The sculpture has been five years in the making, says Job Smeets, the Belgian-born artist and designer who founded Studio Job in 1998, not long after graduating from Design Academy Eindhoven, in the Netherlands. A few years later, he was joined by the Dutch graphic artist Nynke Tynagel, and the two, who were also life partners, became perennial fixtures at the Milan Furniture Fair and in design galleries on both sides of the Atlantic. Known for their anything-and-everything-but-minimalism approach to visual culture, the Antwerp-based duo created one-off installations and limited-edition designs, as well as a range of household objects and furniture.
The couple eventually split.
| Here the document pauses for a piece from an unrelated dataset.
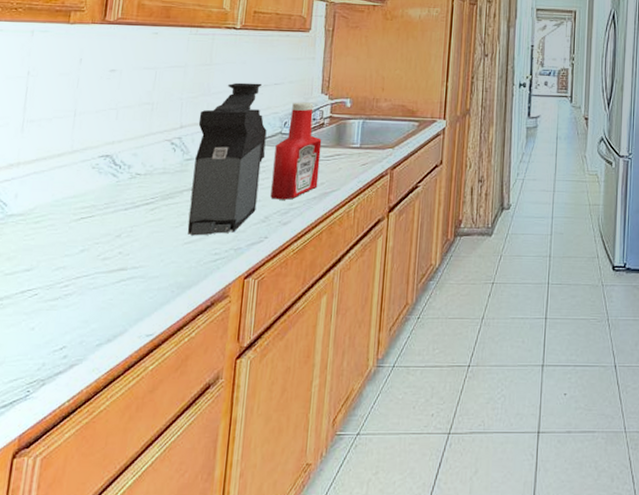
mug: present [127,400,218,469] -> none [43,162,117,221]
Tynagel left behind her creative duties in 2015, and Smeets, who lives between Italy and Belgium, expanded his studio, now numbering around 30, while starting a new family.
Speaking about The Embrace this week in Dordrecht just after the scaffolding came off, Smeets, 51, preferred to avoid specifics when explaining Studio Job’s signature graphic style, which cross-pollinates scurrilous motifs with traditional forms.
Is that rather devilish-looking baby in the centre window indeed the Baby Jesus? “Could be,” says Smeets, who says it is also a reference to his two-year-old son, Elvis, or, as Smeets calls him, “my Baby Jesus.”
The work’s manifest religious connotations may in fact be a kind of colossal red herring, suggests Smeets, who says his real subject here “is family”. He later admits that the figure of the Virgin Mary, who happens to wearing a bomber jacket, is based on his partner and the mother of his two young children, Studio Job’s Rebecca Sharkey.
The windows include images of power plants and stethoscopes, along with butterflies and roses, but Smeets says he regards The Embrace as “very classical”, by which he actually means “contemporary”.
“Hundreds of years ago, the stained glass windows of those old churches were set in a contemporary landscape,” he says, deferring to the typical blending of biblical scenes with depictions of benefactors in what was then modern Europe dress. “And that’s what I do.”